--- DATA TO PROCESS ---
•••
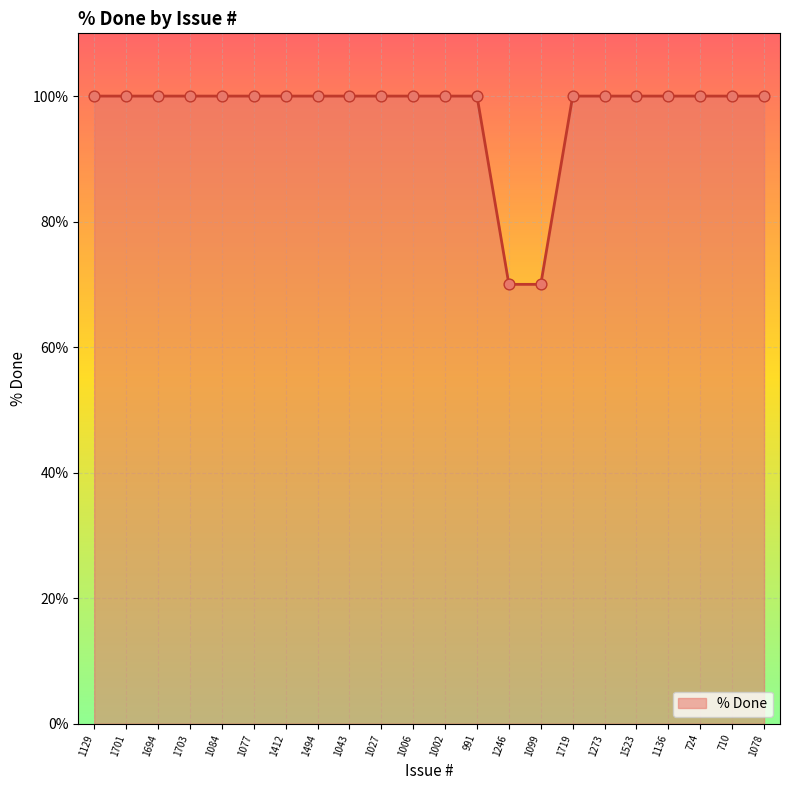

Approximately how many times larger is the value at 724 compared to 1694?

1.0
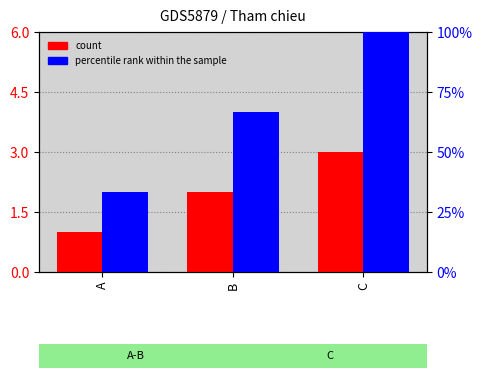

Reading left to right, list all the values displayed in this chart.

count: 1.0	2.0	3.0
percentile rank within the sample: 33.3	66.7	100.0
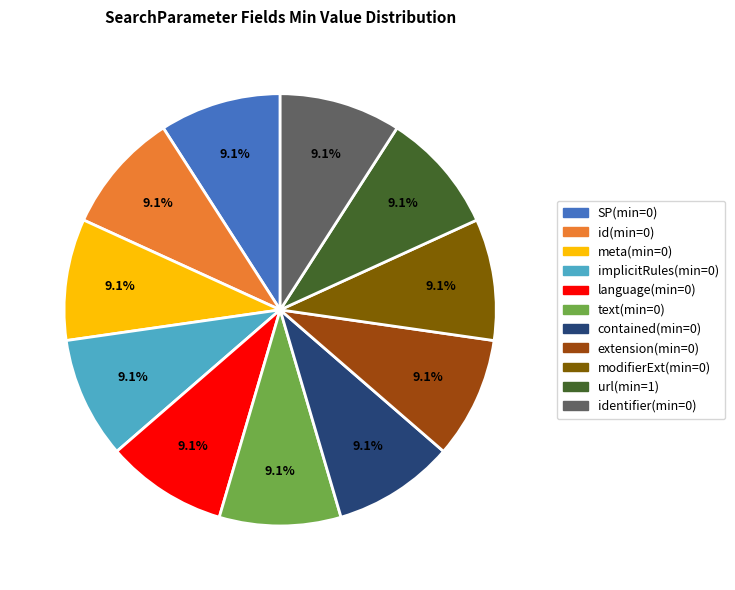

Does any single category account for the majority?

No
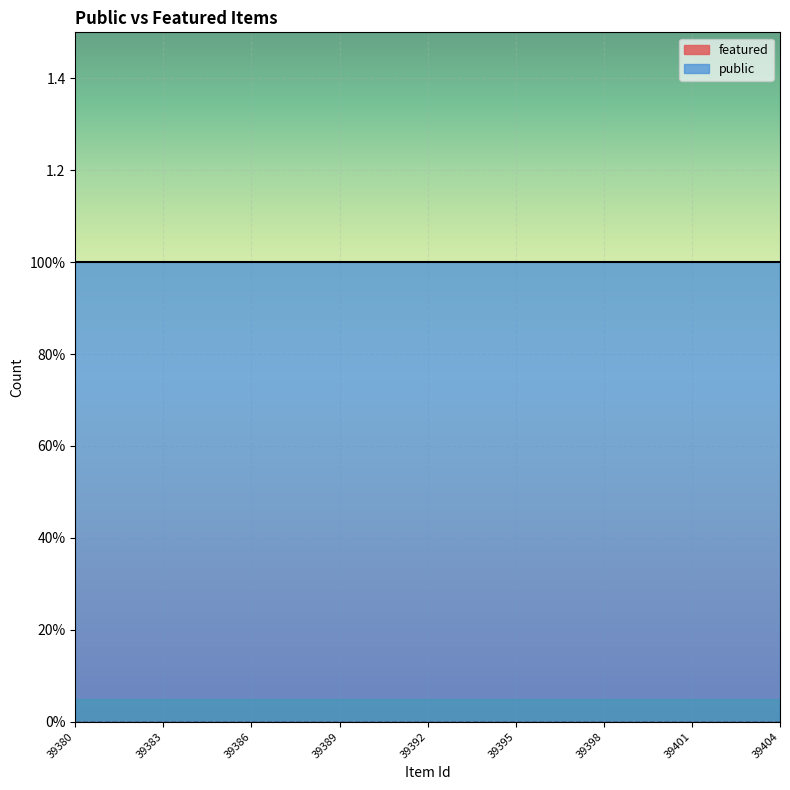

True or false: public and featured cross at least once.

False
•••
--- WHAT THE TASK ASKS ---
Collect each line of the material above that contains the word "account", and copy every such line in full.

--- YOUR RESPONSE ---
Does any single category account for the majority?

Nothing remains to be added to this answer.